We exist in many forms online, yet we exist in only one form offline.
And if my statement is correct then I must ask the following questions:
Why do we care less and less about our physical presence but care more and more about our online profiles?
When did a notification get more important than human interaction?
And why do we find it easier to look into a screen than into someone’s eyes?
I grew up to believe that conversations should exist with certain ethics bound to them, for example; if you receive a phone call during a conversation, you should apologize, walk several steps away from the person you were talking to, answer your phone and complete the call in the shortest time possible, to avoid making the person you were talking to uncomfortable.
Or if you receive a text message, you will once again apologize for the distraction, look at the screen briefly, answer the text and get back to the conversation.
But what happens when we get a notification from Facebook on our phone?
The answer is quite simple: we check the notification. Now, if it was anything important we will “Like” the content or even respond, but then we will drift away to the news feed, incoming messages, a friend’s wall and maybe some “memes” followed by opening a game.
All that, while we have a real person in front of us, sitting there, talking, waiting, watching us sink deeper into the social bubble of our parallel existence.
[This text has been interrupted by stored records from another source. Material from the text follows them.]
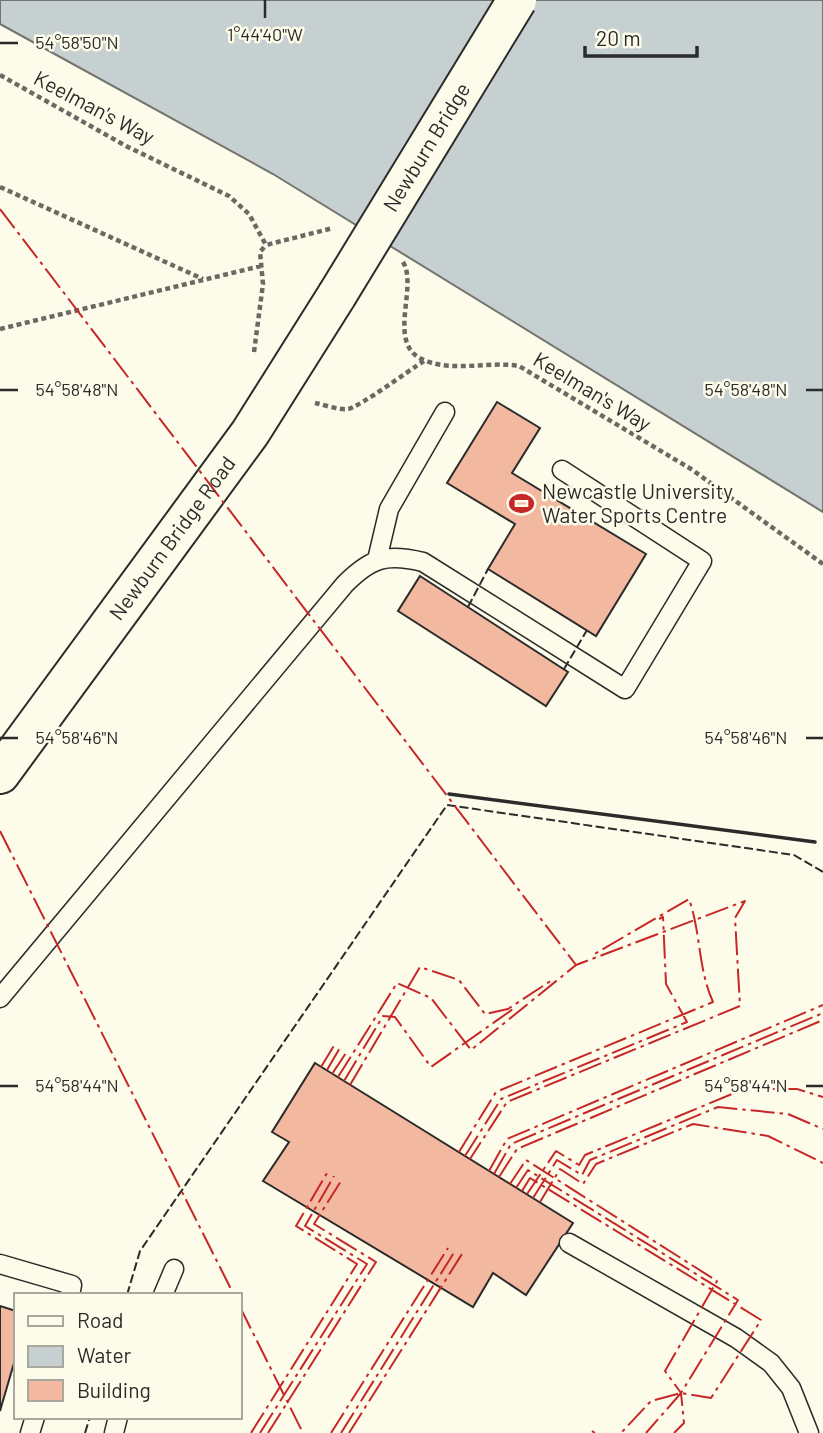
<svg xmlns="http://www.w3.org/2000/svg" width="823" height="1433" font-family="Barlow,sans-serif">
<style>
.water{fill:#c7d0d0;stroke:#74746e;stroke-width:2}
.building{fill:#f2b8a0;stroke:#2b2b2b;stroke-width:2}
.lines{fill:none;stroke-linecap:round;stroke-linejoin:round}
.lane-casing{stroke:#2b2b2b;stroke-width:21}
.secondary-casing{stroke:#2b2b2b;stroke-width:42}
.path{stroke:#6a6964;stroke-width:4.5;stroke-dasharray:5 3.5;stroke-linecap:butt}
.lane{stroke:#fdfbea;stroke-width:18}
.secondary{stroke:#fdfbea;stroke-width:38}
.secondary-bridge-casing{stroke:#2b2b2b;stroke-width:42;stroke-linecap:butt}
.secondary-bridge{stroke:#fdfbea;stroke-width:38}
.fence{stroke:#2b2b2b;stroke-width:2;stroke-dasharray:9 3.5;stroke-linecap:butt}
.wall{stroke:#2b2b2b;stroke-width:3.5}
.power{stroke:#c62828;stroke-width:2;stroke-dasharray:24 5 3.5 5;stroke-linecap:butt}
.ticks{fill:none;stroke:#2b2b2b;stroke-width:2.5}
.labels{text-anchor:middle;stroke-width:5;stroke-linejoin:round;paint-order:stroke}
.street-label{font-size:21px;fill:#2b2b2b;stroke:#fdfbea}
.poi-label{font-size:21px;fill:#2b2b2b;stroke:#fdfbea;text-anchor:start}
.ticks-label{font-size:18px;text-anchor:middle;fill:#2b2b2b;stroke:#fdfbea;stroke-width:5;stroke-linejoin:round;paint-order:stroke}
</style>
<rect width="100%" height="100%" fill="#fdfbea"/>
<path class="water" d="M0,0H823V512L273,174L0,24Z"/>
<path class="building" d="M497,402L540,428L512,473L646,554L596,636L488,569L515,524L447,483Z
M420,576L568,672L546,706L398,611Z
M315,1063L573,1223L526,1295L493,1273L473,1307L263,1181L289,1142L272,1132Z
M0,1306L16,1311V1356L0,1411Z"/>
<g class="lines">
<defs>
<path id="lane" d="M377,560L389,509L445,412
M0,998L345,584C371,558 386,553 423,562L625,689L702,561L562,470
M569,1243L736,1338L771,1363L791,1388L809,1433
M0,1264L72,1285L70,1295
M163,1295L174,1269
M30,1433L35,1417
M114,1433L118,1417"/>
<g id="secondary">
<path id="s1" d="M0,774L250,433L337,295"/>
</g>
</defs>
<use href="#lane" class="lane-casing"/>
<use href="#secondary" class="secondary-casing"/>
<path class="path" d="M0,75L126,146L229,196L249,214L266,245L333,228
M0,187L203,279
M403,262C419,288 384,346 426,361C455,372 489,361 519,366L691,469L823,564
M0,329L261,266
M254,352L263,284L260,252L266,245
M315,403C325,405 338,410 348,409C358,408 411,369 424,361"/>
<use href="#lane" class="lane"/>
<use href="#secondary" class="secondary"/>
<defs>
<g id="secondary-bridge">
<path id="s2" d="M337,295L517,0"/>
</g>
</defs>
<use href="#secondary-bridge" class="secondary-bridge-casing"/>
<use href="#secondary-bridge" class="secondary-bridge"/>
<path class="fence" d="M468,607L488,569
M564,669L587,630
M127,1295L140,1251L447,805L794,855L823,872
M85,1433L90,1417"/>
<path class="wall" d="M449,794L815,842"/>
<path class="power" d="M0,209L576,965
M0,831L234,1295
M321,1067L335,1044
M327,1070L341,1046
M332,1074L348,1050
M338,1077L397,983L431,998L471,1050L576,965L745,901L735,918L740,1006L507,1102L470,1159
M344,1081L383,1016L395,1017L431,1067L513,1009
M350,1085L420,967L459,980L485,1014L508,1009L552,980
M459,1152L496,1092L713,1002C698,969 701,933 689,899L591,956
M465,1156L501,1099L687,1022L666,984L663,917L659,919
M489,1171L507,1139L823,1005
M494,1174L511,1144L823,1013
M499,1177L517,1149L823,1020
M510,1184L526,1160L717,1281L665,1371L681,1393L684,1423L674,1433
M516,1188L528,1170L738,1300L681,1393L646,1433
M522,1191L530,1178L761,1320L711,1398L681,1393L651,1401L621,1433
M527,1194L556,1151L579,1165L585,1155L744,1089H797L823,1097
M533,1198L557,1160L582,1175L590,1160L718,1107L788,1114L823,1129
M540,1202L560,1169L583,1184L596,1164L693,1124L768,1136L823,1163
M240,1307L303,1433
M592,1431L595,1433
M251,1433L357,1264L296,1226L327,1173
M260,1433L367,1264L305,1226L334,1176
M268,1433L376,1262L314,1224L341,1181
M331,1433L448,1248
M341,1433L455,1251
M349,1433L462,1254"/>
</g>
<path class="ticks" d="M265,0V18M0,43H18M0,390H18M806,390H823M0,738H18M806,738H823M0,1086H18M806,1086H823"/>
<defs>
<symbol id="stadium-bare" viewBox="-9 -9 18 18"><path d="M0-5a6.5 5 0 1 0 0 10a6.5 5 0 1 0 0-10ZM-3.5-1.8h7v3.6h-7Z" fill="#c62828" stroke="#fdfbea" stroke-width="2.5" paint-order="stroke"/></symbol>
</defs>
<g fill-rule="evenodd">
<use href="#stadium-bare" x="504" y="486" width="35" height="35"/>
</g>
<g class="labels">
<g class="street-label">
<text transform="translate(94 108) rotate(28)" y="7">Keelman's Way</text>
<text dy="7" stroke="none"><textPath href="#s2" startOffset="173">Newburn Bridge</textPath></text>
<text transform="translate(592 392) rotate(31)" y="7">Keelman's Way</text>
<text dy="7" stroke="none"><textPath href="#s1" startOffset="292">Newburn Bridge Road</textPath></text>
</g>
<g class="poi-label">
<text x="542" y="499">Newcastle University<tspan x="542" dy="24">Water Sports Centre</tspan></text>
</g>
</g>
<g class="ticks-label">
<text x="265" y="41">1°44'40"W</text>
<text x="77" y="49">54°58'50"N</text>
<text x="77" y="396">54°58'48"N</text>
<text x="746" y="396">54°58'48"N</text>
<text x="77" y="744">54°58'46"N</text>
<text x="746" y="744">54°58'46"N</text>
<text x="77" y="1092">54°58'44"N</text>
<text x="746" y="1092">54°58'44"N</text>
</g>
<rect x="14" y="1293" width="228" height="126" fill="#fdfbea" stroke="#a9a89e" stroke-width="2"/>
<rect x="28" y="1316" width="35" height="10" fill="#fdfbea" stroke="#a9a89e" stroke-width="2"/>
<text x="77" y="1328" font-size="21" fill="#2b2b2b">Road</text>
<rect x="28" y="1346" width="35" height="21" fill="#c7d0d0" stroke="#a9a89e" stroke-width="2"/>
<text x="77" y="1363" font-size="21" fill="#2b2b2b">Water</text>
<rect x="28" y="1380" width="35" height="21" fill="#f2b8a0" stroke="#a9a89e" stroke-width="2"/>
<text x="77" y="1398" font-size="21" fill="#2b2b2b">Building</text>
<path d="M585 46v10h112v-10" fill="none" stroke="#2b2b2b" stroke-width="3.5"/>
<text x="596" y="46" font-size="21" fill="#2b2b2b" stroke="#fdfbea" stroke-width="5" paint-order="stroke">20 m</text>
</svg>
For me, the most horrible of all situations is the one where – for no apparent reason (or at least so it seems to me) – the person in front of me pulls out the phone and starts checking the feed or playing a game while trying to maintain the conversation.
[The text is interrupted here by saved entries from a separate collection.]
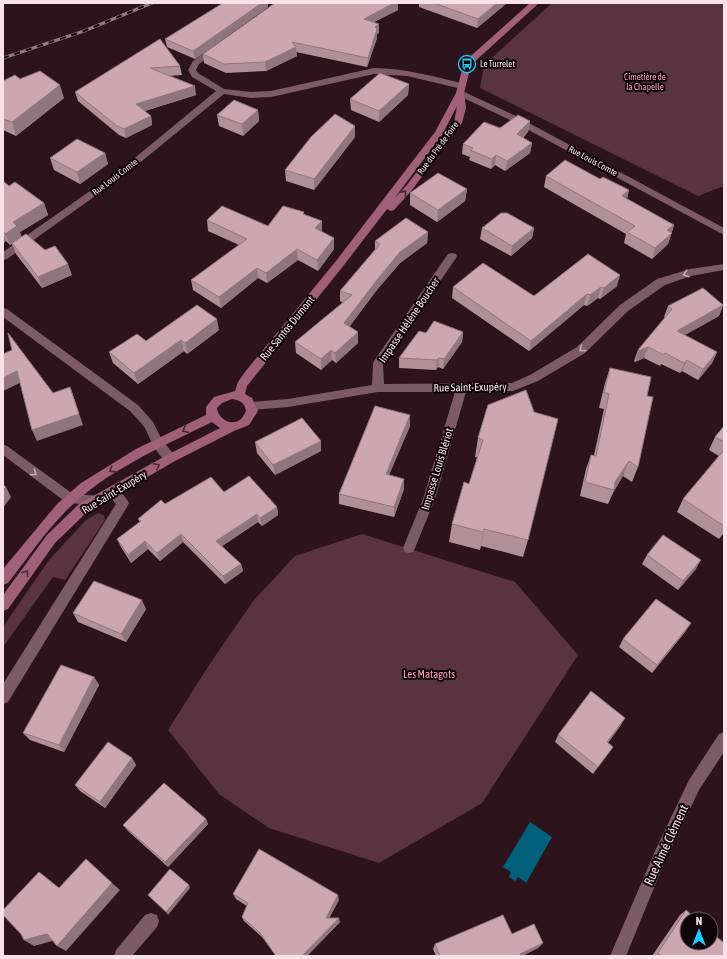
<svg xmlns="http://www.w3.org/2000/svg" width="727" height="959" viewBox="0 0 727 959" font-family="'Asap Condensed',sans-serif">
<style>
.green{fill:#5a3340}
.water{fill:#03607b}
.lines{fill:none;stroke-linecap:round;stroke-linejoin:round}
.service{fill:#7c5b66;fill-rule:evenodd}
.minor{fill:#7c5b66;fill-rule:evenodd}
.secondary{fill:#a06178;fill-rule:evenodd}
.rail-casing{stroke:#937c83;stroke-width:3}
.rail{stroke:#0e0407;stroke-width:2;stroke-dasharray:6;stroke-linecap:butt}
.wall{fill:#af9099}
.shaded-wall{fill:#8f757d}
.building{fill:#cca7b2;stroke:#8f757d}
.oneway{stroke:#482934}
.oneway2{stroke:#c5acb4}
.labels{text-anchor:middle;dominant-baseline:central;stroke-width:4;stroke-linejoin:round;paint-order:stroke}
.far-poi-label{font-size:9px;fill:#f6e2e8;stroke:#0e0407;text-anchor:start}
.far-park-label{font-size:9px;fill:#fb9fbe;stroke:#0e0407}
.far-street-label{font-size:9px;fill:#f6e2e8;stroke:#0e0407}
.street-label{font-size:11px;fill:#f6e2e8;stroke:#0e0407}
.park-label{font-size:11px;fill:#fb9fbe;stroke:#0e0407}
.near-street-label{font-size:13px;fill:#f6e2e8;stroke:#0e0407}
</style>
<rect width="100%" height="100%" fill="#2d131c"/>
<path class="green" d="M552 3H724V186L698 196 480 88 484 65Z
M98 513 104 515 105 520 65 580 53 577 3 647V627L49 560 86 520Z
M362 534 515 582 578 655 482 803 379 863 269 828 219 794 168 730 211 662 254 600 295 556Z"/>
<path class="water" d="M530 822 552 837 526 883 518 877 515 881 509 877 511 872 503 867Z"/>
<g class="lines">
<path class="service" d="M112 487C119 489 126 497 129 503L127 507 8 702 3 704V684L116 504 106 492 108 488Z"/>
<path class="minor" d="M212 47H215L219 49 199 64 196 70 198 73 224 89 251 92 271 91 374 68C405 68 435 77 465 84L466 86 462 89 407 76 374 74 271 97 251 98 224 94 126 174 7 259 3 260V252L120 170 216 91 192 77 188 70 193 61Z
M460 90 514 115 724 228V235L508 119 457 95 456 93 457 91Z
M452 253 456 254 457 256 456 258 383 365 384 384 512 383 530 375 577 347 620 305 657 279 690 269 724 264V270L691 276 665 285 628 311 585 353 538 381 513 391 466 392 435 499 415 548 413 552 409 553 405 552 403 548 423 499 455 392H378L288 407 252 410 248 409 246 406 248 403 252 402 288 399 372 385 373 364 374 361 448 254Z
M3 308 7 309 138 405 153 422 162 440 177 458 175 461C160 466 150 438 145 428 141 422 135 417 130 411L3 317Z
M3 444 7 446 73 494 102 496 104 500 102 504 98 505 67 503 3 455Z
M724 732V752L699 790 665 861 626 956H610L655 851 689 780 719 734Z
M151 913 157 915 159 921 157 927 132 956H114L116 950 145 915Z"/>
<path class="secondary" d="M530 3H539L471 65 464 93 466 108 462 123 412 190 394 210 391 211 387 209 344 265 247 386 245 394 252 398 258 411 249 425 234 431 175 461 87 512 55 543 8 609 3 611V595L47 535 79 504 167 455 220 428 212 422C163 446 104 472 66 511 44 533 27 559 8 583L3 585V569L57 504 81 483 136 449 206 415V407L214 397 235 391 238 382 245 372 336 261 435 132 456 93 464 62ZM457 106 454 123 406 186 394 199 442 135ZM232 399C240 400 245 403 246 411 245 413 243 417 241 419 232 427 218 419 217 408L222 403Z"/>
<g class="rail-casing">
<path id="rail" d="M3 58 84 31 152 3"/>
</g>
<use href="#rail" class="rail"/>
</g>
<path class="wall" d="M275 3H398V10L374 22 379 33 377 34V38L367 67 296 52 297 56 266 71 226 73 204 63 203 54Z
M419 3H507L477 28 419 7Z
M268 7 195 59 167 47 165 39Z
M160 39 180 66 182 75 169 76 196 95 145 111 151 116 152 125 126 138 119 135 78 101 75 92Z
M20 79 64 98 16 136 3 130V81Z
M409 84 408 95 379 122 351 110 350 99Z
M258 110 259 121 243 136 219 126 217 115Z
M530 121 528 132 523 138 532 143 530 153 505 171 495 165 491 169 469 160 470 157 462 154 463 144 500 128Z
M355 137 314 190 286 181 285 170Z
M105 153 108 164 80 184 54 170 50 158Z
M546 176 600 179 629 190 627 199 674 225 668 244 652 259 624 243 626 234 544 187Z
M3 181 9 186 44 203 48 215 20 232 21 237 72 275 42 288 16 254 12 244 10 245 6 241 3 243Z
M467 189 465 201 437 222 410 205V193Z
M304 215 322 221V231L321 232 334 249 318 271 298 260 267 283 258 278 221 308 193 290 191 280 239 245 208 231 207 220 268 226Z
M482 228H534L532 238 511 256 480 239Z
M428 232 427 243 400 263 376 291 349 327 358 332V343L336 363 332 360 321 370 296 353 295 342 343 303 340 301V291L375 250V241Z
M588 254 617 286 600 299 598 298 587 306 584 305 529 351 452 298 453 287 534 296Z
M723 305 719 316 685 335 717 352 712 363 698 380 682 371 680 373 661 364 660 366 644 358 635 362 634 361 638 350 665 318 664 317 668 306Z
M219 330 187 354 184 351 138 384 113 363 109 352 146 341Z
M463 332 462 342 443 369 438 367 436 370 399 368V358L426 333Z
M610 368 647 396 638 467 632 482 623 476 614 491 608 504 580 496 586 469 591 455H594L604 409 599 408 605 383Z
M488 405 528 540 523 557 481 546 480 550 449 542 452 524 469 484 478 458 475 457 478 438Z
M410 415V426L389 475 404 489 394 517 339 504V494Z
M724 426V533L719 539 677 512 683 499 719 456 709 450 715 437Z
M321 441V451L275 475 257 453 255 442Z
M224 492 277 507 278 515 262 526 258 522 222 546 241 564 243 571 225 584 183 542 160 561 148 549 131 563 121 547 117 539 140 522 138 519 165 504Z
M647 555 696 569 678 590 642 564Z
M146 609 126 642 78 622 73 613Z
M691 623 685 632 652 673 619 647 623 639Z
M94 677 99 685 64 752 30 740 23 733Z
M621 725 608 743 613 747 593 774 555 742 558 735Z
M132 758 136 765 105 808 80 791 75 785Z
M206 819 208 824 168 867 128 831 123 825Z
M233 894 339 900 329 918 340 922 307 956H276L262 937 244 921 242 917 247 906 236 899Z
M686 910 724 956H652L680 915Z
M512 934 543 943 538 948 522 956H436L433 949 435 944Z"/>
<path class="shaded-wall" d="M262 3H268V7L195 59 193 51Z
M394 3H398V10L364 27V19Z
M497 3H507L477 28 478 19Z
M379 24V33L377 34V38L367 67 368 58 375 27Z
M296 47 297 56 266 71 265 62Z
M409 84 408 95 379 122V111Z
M60 85 64 98 16 136 12 122Z
M195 86 196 95 138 113 136 104Z
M258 110 259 121 243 136 242 124Z
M151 116 152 125 126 138 124 129Z
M530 121 528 132 515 145 517 134Z
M355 126V137L314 190V179Z
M532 143 530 153 505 171 507 161Z
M105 153 108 164 80 184 77 172Z
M496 155 495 165 491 169 492 159Z
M467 189 465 201 437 222 438 210Z
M629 190 626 201 622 196Z
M44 203 48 215 20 232 22 237 10 245 5 234 13 222Z
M322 221V231L316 239 315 228Z
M674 225 668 244 652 259 655 248 667 230Z
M534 228 532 238 511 256 512 246Z
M3 232 6 241 3 243Z
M428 232 427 243 400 263 376 291 344 334V323L377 280 400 252Z
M334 238V249L318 271 317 260Z
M297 249 298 260 267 283 266 273Z
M68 264 72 275 42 288 38 277Z
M257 268 258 278 221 308 219 297Z
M620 275 617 286 600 299 604 288Z
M601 287 598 298 587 306 590 295Z
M587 294 584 305 529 351 531 341Z
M723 305 719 316 672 342 677 331Z
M217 319 219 330 187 354 185 343Z
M358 332V343L336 363 335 353Z
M463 332 462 342 443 369 444 359Z
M181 340 184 351 138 384 134 373Z
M648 347 644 358 635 362 639 351Z
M331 350 332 360 321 370V359Z
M717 352 712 363 698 380 703 369Z
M439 358 438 367 436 370 437 360Z
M687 360 682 371 680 373 684 363Z
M17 371 22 382 3 391V378Z
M70 387 83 425 37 441 32 430Z
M410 415V426L385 484 386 474Z
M321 441V451L275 475 273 465Z
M629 461 623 476 614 491 615 482Z
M404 479V489L394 517V507Z
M6 487 11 497 3 508V490Z
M277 507 278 515 262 526 260 518Z
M257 514 258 522 218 549 216 541Z
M484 529 481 546 480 550 483 532Z
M724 531V533L719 539Z
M181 534 183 542 160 561 157 553Z
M145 541 148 549 131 563 128 555Z
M701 560 696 569 678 590 683 581Z
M241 564 243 571 225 584 223 576Z
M142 600 146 609 126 642 121 634Z
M691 623 685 632 652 673 657 665Z
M94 677 99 685 64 752 59 745Z
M625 718 621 725 603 749 607 742Z
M132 758 136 765 105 808 100 802Z
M206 819 208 824 168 867 165 862Z
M112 883 120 890 66 951 57 946Z
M189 885 190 888 168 915 166 912Z
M338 895 339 900 327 922 326 918Z
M339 918 340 922 307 956H302Z
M47 934 56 940 34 946 24 940Z
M543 943 538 948 522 956H519L520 954Z"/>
<path class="building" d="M223 3H262L193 51 165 39Z
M275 3H394L364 19 379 24 375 27 377 29 368 58 292 42 296 47 265 62 224 64 203 54Z
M434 3H497L478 19Z
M160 39 180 66 150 68 195 86 136 104 151 116 124 129 117 126 75 92Z
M40 71 60 85 12 122 3 119V81L15 75 20 79Z
M380 73 409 84 379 111 350 99Z
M234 100 258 110 242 124 217 115Z
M335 114 355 126 314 179 285 170 311 137Z
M518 115 530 121 517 134 532 143 507 161 496 155 492 159 470 150 473 148 463 144 484 122 500 128Z
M77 139 105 153 77 172 50 158Z
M565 160 600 179 603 177 629 190 622 196 674 225 667 230 672 233 655 248 627 232 635 226 546 176Z
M438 173 467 189 438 210 410 193Z
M3 181 9 186 15 182 44 203 13 222 17 226 5 234 3 231Z
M222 206 268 226 283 206 304 212 303 214 322 221 315 228 334 238 317 260 297 249 266 273 257 268 219 297 191 280 247 239 207 220Z
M501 213H507L534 228 512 246 482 228Z
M406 218 428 232 400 252 377 280 344 323 358 332 335 353 331 350 321 359 295 342 352 295 340 291 380 244 375 241Z
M26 234 45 250 55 246 68 264 38 277 12 243Z
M588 254 620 275 604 288 601 287 590 295 587 294 531 341 453 287 483 263 534 296Z
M703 288 723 305 677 331 717 352 703 369 687 360 684 363 665 353 664 355 648 347 639 351 638 350 672 309 668 306Z
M197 305 217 319 185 343 181 340 134 373 109 352 137 334 146 341Z
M434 321 463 332 444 359 439 358 437 360 399 358 419 331 426 333Z
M8 333 53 393 70 387 79 414 32 430 17 371 3 378V354L12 350Z
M610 368 651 377 647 396 653 397 638 467 629 461 615 482 614 490 585 482 591 455 596 456 609 394 604 392Z
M526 390 534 412 558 419 528 540 484 529 483 532 452 524 464 482 469 484 483 440 478 438 488 405Z
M375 406 410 415 386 474 404 479 394 507 339 494Z
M302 418 321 441 273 465 255 442Z
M724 426V442L715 437Z
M724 450V526L683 499Z
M249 476 277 507 260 518 257 514 216 541 241 564 223 576 181 534 157 553 145 541 128 555 117 539 141 521 138 519 161 500 165 504 211 477 224 492Z
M3 485 6 487 3 490Z
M663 535 701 560 683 581 647 555Z
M94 581 142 600 121 634 73 613Z
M656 599 691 623 657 665 623 639Z
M61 665 94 677 59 745 23 733Z
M591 691 625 718 607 742 613 747 598 767 558 735Z
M108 742 132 758 100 802 75 785Z
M164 783 206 819 165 862 123 825Z
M259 849 338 895 326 918H339L302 956H276L260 933 242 917 248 903 233 894Z
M86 859 112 883 57 946 47 934 24 940 21 934 3 915V910L39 872 59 888Z
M170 869 189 885 166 912 148 895Z
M686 910 696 919H687V943H711V932L724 943V956H661L658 953Z
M503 915 512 934 534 924 543 943 520 954 521 956H440L435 944Z"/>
<defs><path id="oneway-chevron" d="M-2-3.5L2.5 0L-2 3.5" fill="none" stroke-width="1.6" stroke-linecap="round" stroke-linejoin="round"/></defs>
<g class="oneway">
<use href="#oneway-chevron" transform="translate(404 193) rotate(-48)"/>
<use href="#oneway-chevron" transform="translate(185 430) rotate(154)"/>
<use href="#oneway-chevron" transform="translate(157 466) rotate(-29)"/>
<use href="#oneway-chevron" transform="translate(112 470) rotate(148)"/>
<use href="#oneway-chevron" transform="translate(26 573) rotate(-53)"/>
</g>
<g class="oneway2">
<use href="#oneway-chevron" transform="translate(686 274) rotate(163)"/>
<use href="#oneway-chevron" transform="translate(582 349) rotate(143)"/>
<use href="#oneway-chevron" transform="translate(34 473) rotate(37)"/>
</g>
<defs>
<g id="bus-ring" transform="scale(0.9)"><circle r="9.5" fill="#0e0407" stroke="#1ec9fd" stroke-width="1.5"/><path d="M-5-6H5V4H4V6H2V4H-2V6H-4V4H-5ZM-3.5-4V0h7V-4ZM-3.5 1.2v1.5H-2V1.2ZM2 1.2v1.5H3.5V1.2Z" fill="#1ec9fd"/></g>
</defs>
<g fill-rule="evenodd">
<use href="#bus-ring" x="467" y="64"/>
</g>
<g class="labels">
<g class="far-poi-label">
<text x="480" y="64">Le Turrelet</text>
</g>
<g class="far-park-label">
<text x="645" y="77">Cimetière de<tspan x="645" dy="10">la Chapelle</tspan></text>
</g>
<g class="far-street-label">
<text transform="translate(438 148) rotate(-54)">Rue du Pré de Foire</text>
<text transform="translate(593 161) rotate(28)">Rue Louis Comte</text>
<text transform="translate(115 177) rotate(-37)">Rue Louis Comte</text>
</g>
<g class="street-label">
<text transform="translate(409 320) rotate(-56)">Impasse Hélène Boucher</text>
<text transform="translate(287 328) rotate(-51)">Rue Santos Dumont</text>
<text transform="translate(470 387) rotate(-1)">Rue Saint-Exupéry</text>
<text transform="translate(437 469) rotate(-73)">Impasse Louis Blériot</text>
<text transform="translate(114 492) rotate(-31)">Rue Saint-Exupéry</text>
</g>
<g class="park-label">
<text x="429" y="674">Les Matagots</text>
</g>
<g class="near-street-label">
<text transform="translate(666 845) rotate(-65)">Rue Aimé Clément</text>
</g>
</g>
<rect width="727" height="959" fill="none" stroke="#f6e2e8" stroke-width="8"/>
<g transform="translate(699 931)"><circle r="19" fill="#0e0407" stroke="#6b5d61"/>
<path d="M0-3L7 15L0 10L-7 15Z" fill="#1ec9fd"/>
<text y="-6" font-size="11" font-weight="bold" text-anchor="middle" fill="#f6e2e8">N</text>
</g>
</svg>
Why not just say: “Hey dude, you are boring me, let’s switch a topic”. In which universe is it more ethical to stare at a screen instead? And don’t you find this to be more insulting than having the person just saying to your face: “You are boring, shut up!” I know I do.
I tried to stop talking once to a friend who pulled out his smartphone during a conversation with me, he didn’t even notice it. We sat there for about 45 minutes and then he said that he has to go home. On other occasions I would try to make the person who pulled a smartphone confused by asking him questions that can’t be answered with generic comments like “aha” and “oh yeah”. Then they pull their heads out of the screen, ask me to repeat the question, answer it and dive back into the phone. I even tried taking my stuff and just walking away from the person few times. I got mixed responds ranging from “Did something happen?” and “Why are you leaving?”.
In the most extreme cases the person would ask me:”What’s up?” without even taking his eyes off the screen and greeting me farewell.
Many times I stopped and thought that maybe the reason why people pull out their smartphones when they talk to me is because I’m boring, or am I just not as interesting as a smartphone?